::: Source passage

The Platinum stands adjacent to Xintiandi in Huangpu district
One of Shanghai’s most-traded office buildings has changed hands again, with a fund managed by industrial specialist ESR parting with the prime office tower next to the Xintiandi entertainment complex at a discount of more than 40 percent from its 2015 acquisition prices, as office property values in China’s commercial capital continue to slide.
The fund, which ESR inherited through its buyout of Singapore’s ARA Asset Management in 2022, last month offloaded the Platinum on Huangpu district’s Taicang Road for approximately RMB 1.62 billion ($233 million), according to market sources who spoke with Mingtiandi.
With the California Public Employees’ Retirement System (CalPERS), a primary backer of the investment vehicle, said to be seeking to cash out, the ESR fund sold the prime office project for around 43.2 percent less than the RMB 2.85 billion it paid to acquire the Platinum in 2015, according to agency data.
The deal, which took place around 10 months after ESR had put the property on the market at an asking price of RMB 2.3 billion is the latest example of a foreign fund manager selling a Shanghai commercial property at a loss, with the private Shenzhen developer and investor Jing Fa Industrial Group having acquired the asset, the sources confirmed to Mingtiandi.
Bargain Buy
Situated at 233 Taicang Road – about a five-minute walk from the South Huangpi Road metro station – the Platinum comprises 20 storeys above ground and three basement parking levels.

::::::
::: Input data

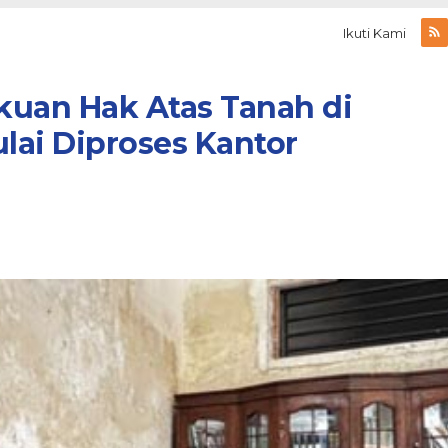
Ikuti Kami
uan Hak Atas Tanah di
ulai Diproses Kantor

::::::

--- Explore the material ---
1. In the article on the Platinum's sale, repeat the text from "The deal, which" to "confirmed to Mingtiandi." word for word.
2. According to the article on the Platinum's sale, who acquired the building?

--- Expected results ---
1.
The deal, which took place around 10 months after ESR had put the property on the market at an asking price of RMB 2.3 billion is the latest example of a foreign fund manager selling a Shanghai commercial property at a loss, with the private Shenzhen developer and investor Jing Fa Industrial Group having acquired the asset, the sources confirmed to Mingtiandi.

2. The private Shenzhen developer and investor Jing Fa Industrial Group.